Hi Nisha.

Some review comments for v11-0001.

(I had no new review comments for v11-0002, v11-0003)

======
doc/src/sgml/ref/create_publication.sgml

1.
+     <para>
+      For <literal>FOR TABLES IN SCHEMA</literal> publications, the
+      <literal>EXCEPT</literal> clause is schema-scoped: the exclusion applies
+      only in the context of the schema to which it was attached.  If a table
+      listed in the <literal>EXCEPT</literal> clause is later moved to a
+      different schema using <command>ALTER TABLE ... SET SCHEMA</command>,
+      the exclusion is removed.  The table will then be published if its new
+      schema is part of a publication.  If the table is moved back to
+      the original schema, the exclusion is not restored; the user must
+      re-establish it explicitly using <command>ALTER PUBLICATION</command>.

[Work request]
From the review message, list each distinct SQL clause or command that the quoted documentation patch marks up with a literal or command tag.

[Data records]
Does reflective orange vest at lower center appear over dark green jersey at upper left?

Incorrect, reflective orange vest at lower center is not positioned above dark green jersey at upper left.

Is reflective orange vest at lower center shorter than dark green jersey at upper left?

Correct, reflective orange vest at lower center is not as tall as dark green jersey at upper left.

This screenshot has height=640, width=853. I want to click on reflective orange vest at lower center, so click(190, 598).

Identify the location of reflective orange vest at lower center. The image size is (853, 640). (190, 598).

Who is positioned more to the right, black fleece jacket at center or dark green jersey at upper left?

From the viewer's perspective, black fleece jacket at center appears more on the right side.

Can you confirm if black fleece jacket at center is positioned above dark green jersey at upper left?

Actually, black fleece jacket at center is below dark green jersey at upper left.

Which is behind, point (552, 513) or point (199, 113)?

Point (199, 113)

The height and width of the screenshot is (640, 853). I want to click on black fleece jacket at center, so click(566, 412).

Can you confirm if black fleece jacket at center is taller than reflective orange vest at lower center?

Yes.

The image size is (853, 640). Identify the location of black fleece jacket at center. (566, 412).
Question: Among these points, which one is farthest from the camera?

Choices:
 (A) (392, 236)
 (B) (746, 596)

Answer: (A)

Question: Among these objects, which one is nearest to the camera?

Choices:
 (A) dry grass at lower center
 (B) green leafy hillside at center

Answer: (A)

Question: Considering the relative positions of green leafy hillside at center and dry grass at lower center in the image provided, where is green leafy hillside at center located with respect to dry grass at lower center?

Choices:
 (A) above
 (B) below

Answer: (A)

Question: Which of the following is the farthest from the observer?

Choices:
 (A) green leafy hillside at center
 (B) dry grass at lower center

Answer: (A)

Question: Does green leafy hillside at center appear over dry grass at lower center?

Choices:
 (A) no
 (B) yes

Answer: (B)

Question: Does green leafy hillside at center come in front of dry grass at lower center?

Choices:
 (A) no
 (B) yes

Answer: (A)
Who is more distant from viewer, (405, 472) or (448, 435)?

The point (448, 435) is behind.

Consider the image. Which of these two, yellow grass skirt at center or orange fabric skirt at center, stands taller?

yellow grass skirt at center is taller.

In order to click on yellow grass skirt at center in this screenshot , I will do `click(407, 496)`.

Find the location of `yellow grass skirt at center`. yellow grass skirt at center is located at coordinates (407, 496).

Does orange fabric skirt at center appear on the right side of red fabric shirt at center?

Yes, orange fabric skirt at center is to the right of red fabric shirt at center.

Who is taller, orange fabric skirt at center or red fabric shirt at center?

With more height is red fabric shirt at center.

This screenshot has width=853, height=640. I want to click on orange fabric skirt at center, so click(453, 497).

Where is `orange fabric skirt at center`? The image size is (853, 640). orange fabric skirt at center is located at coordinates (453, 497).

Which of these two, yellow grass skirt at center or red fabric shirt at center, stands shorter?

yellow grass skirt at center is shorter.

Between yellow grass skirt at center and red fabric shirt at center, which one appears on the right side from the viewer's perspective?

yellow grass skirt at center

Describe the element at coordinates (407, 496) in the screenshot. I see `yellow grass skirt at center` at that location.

[Written response]
FOR TABLES IN SCHEMA
EXCEPT
ALTER TABLE ... SET SCHEMA
ALTER PUBLICATION